We were working on a Proof of Concept (PoC) to study the performance of a sample application under consistent peak load. The load tests were executed for a single business transaction with multiple loads starting from 100 users. All the load tests included ramp up to let the application handle the gradual increase in the load. The load scenarios were created with minimal think time of one second and were executed for a shorter period of 15 minutes as the objective was to find the peak load which results in 80% CPU utilization.
The application was able to handle up to 300 users load but lot of errors were thrown when the user load reached about 330 users during the ramp-up of 500 users test. The test results log showed HTTP 500 Internal Server Errors and exceptions such as java.net.BindException, java.net.ConnectException and java.net.SocketException. Based on the server log analysis it was found that the HTTP 500 errors were caused due to wrong parameter values passed for some of the request parameters. The script was designed to capture these dynamic values from the response of the previous request and use it in the subsequent request as required. Later it was found that the first request itself failed and the second request was not updated with parameter values, which resulted in java.lang.NumberFormatException and HTTP 500 errors were returned for the second request. As the primary cause of failures were the requests that failed first, analysis to find out why the first request failed was done. The error responses of those requests were related to socket exceptions, but none of those socket exceptions were logged in the server logs. To understand things in more detail the load generator was monitored to find out how the socket connections are established from the testing tool to the server. This was done using the Microsoft Windows netstat command. The output of the netstat command showed too many socket connections to the server and the number was much higher than the number of users that were simulated using the testing tool. It was also observed that most of these sockets were in TIME_WAIT state.

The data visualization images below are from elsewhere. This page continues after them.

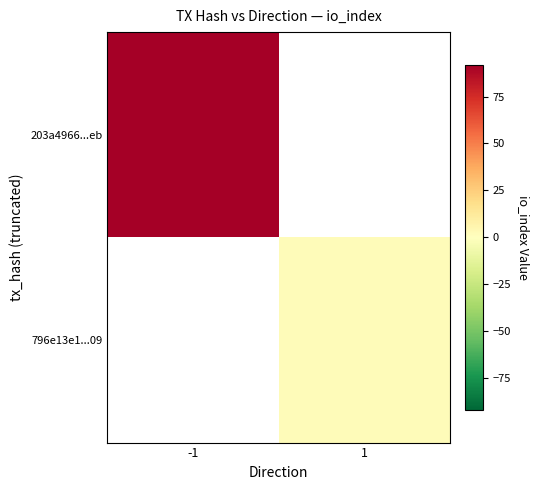

At which category does the chart reach its peak across all series?

-1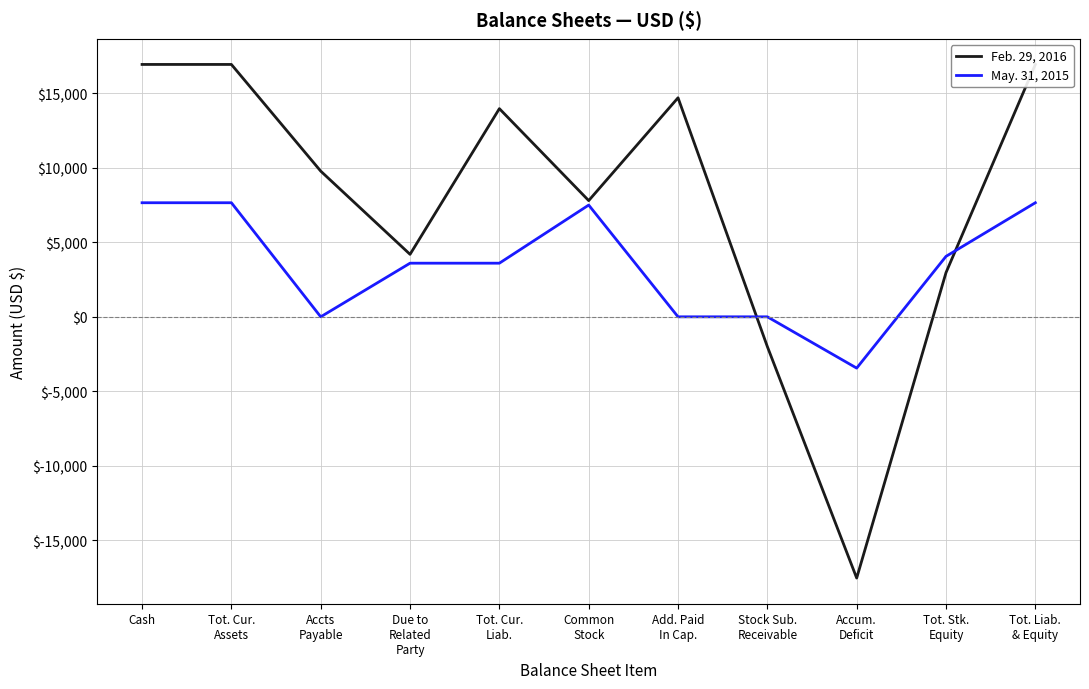

How many values in the May. 31, 2015 series are below 3599?

4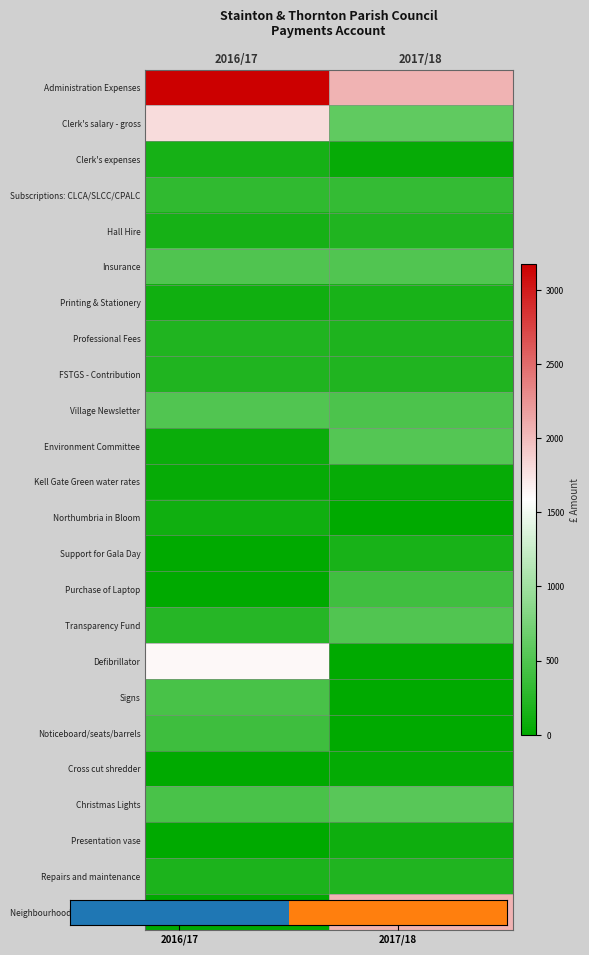

Which series has the largest range (max minus min)?

Neighbourhood Plan expenditure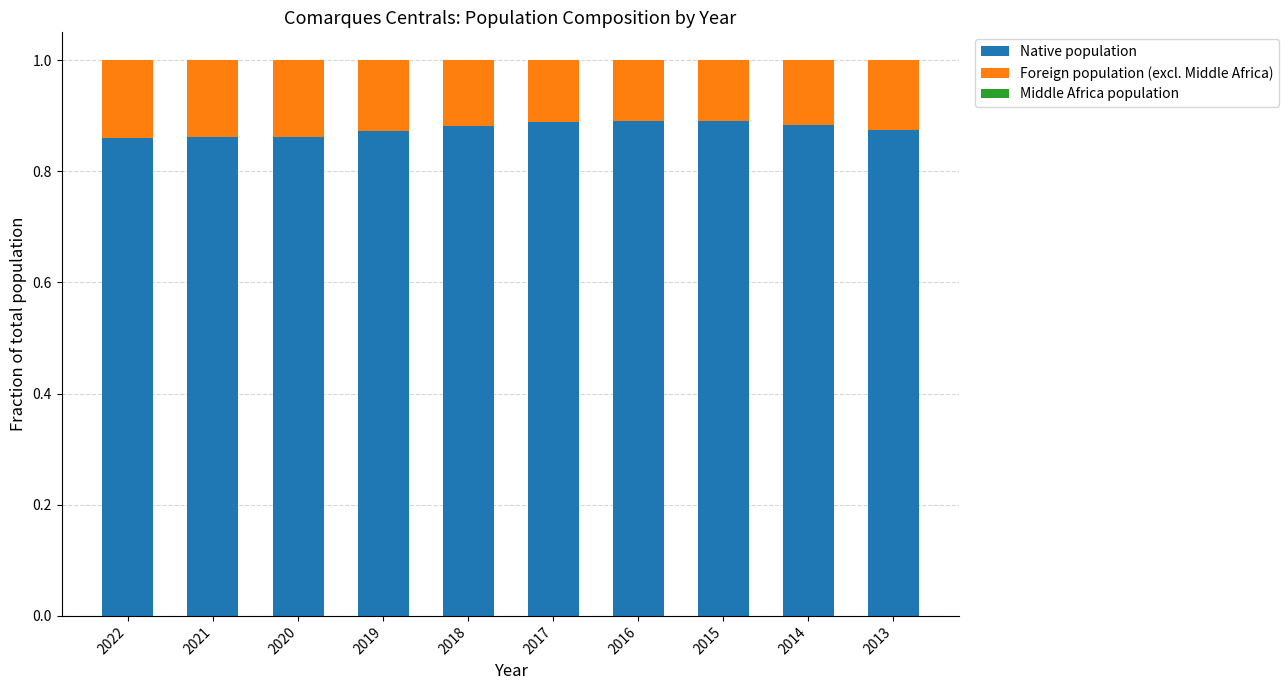

Is it true that Native population equals 0.5 at 2016?

False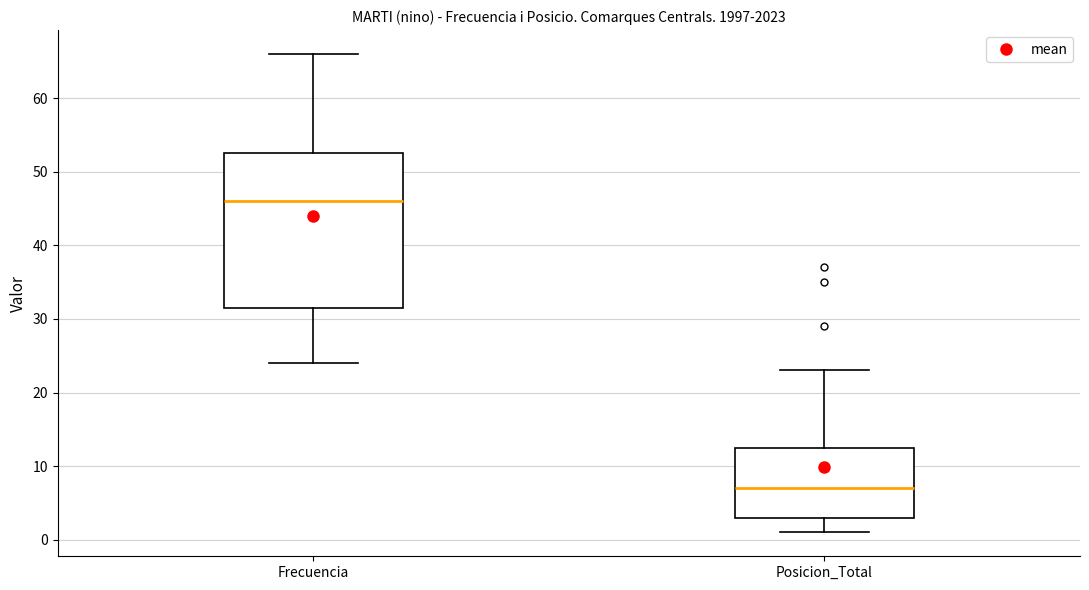

Which box is the tallest, from its lower edge to its upper edge?

Frecuencia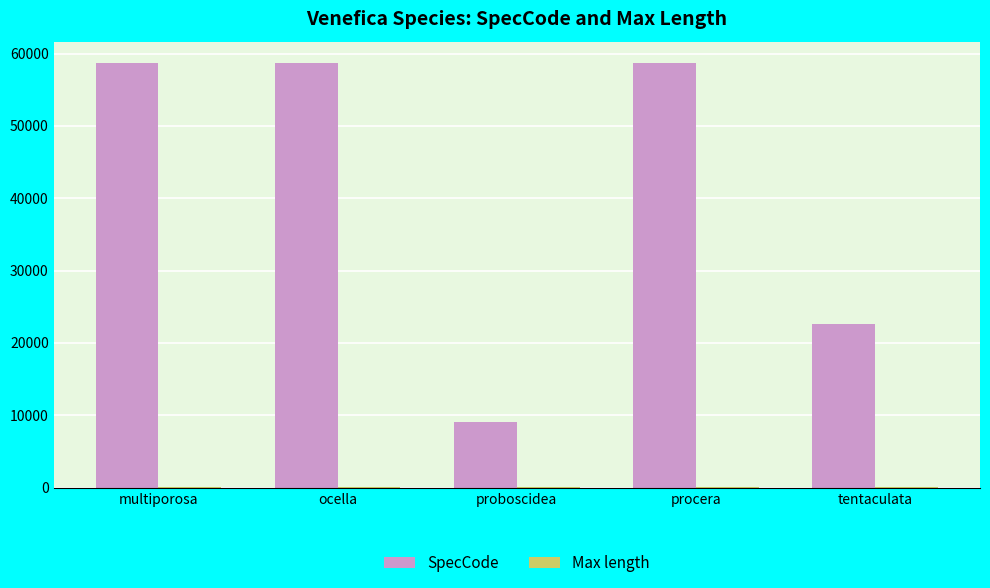

The value of SpecCode at procera is 34213.9. True or false?

False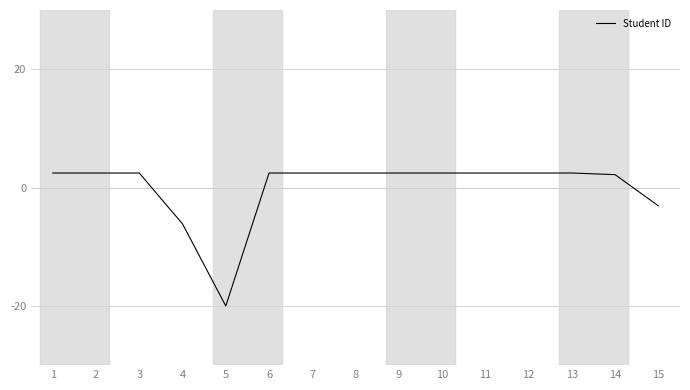

Reading left to right, what are all the values shown in this chart?

1=2.5	2=2.5	3=2.5	4=-6.1	5=-20.0	6=2.5	7=2.5	8=2.5	9=2.5	10=2.5	11=2.5	12=2.5	13=2.5	14=2.2	15=-3.1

After finding that the issue is based on how the connections are established from the load generator to the server, further investigation was required on how HTTP calls are being made. This lead to the analysis of the testing tool plug-in used to simulate HTTP requests and it was found that using the default plug-in causes this issue as the HTTP connections were not reused. This also clarified why so many sockets were in TIME_WAIT state. Based on the documentation of the tool the plug-in was replaced with another plug-in which supported reuse of connections. The problem did not get resolved until the script was updated to use the new plug-in. The test was executed again and the load was generated as expected without any socket issues.
This whole exercise made one thing very clear: close/detailed monitoring of load generators during performance testing (at least for basic system level metrics) should be considered as part of the performance testing process. This will help uncover load generation related issues during the testing cycles. It will also help in ensuring that the load generator is able to generate the load as expected and reduce the time and effort spent in unnecessary application analysis.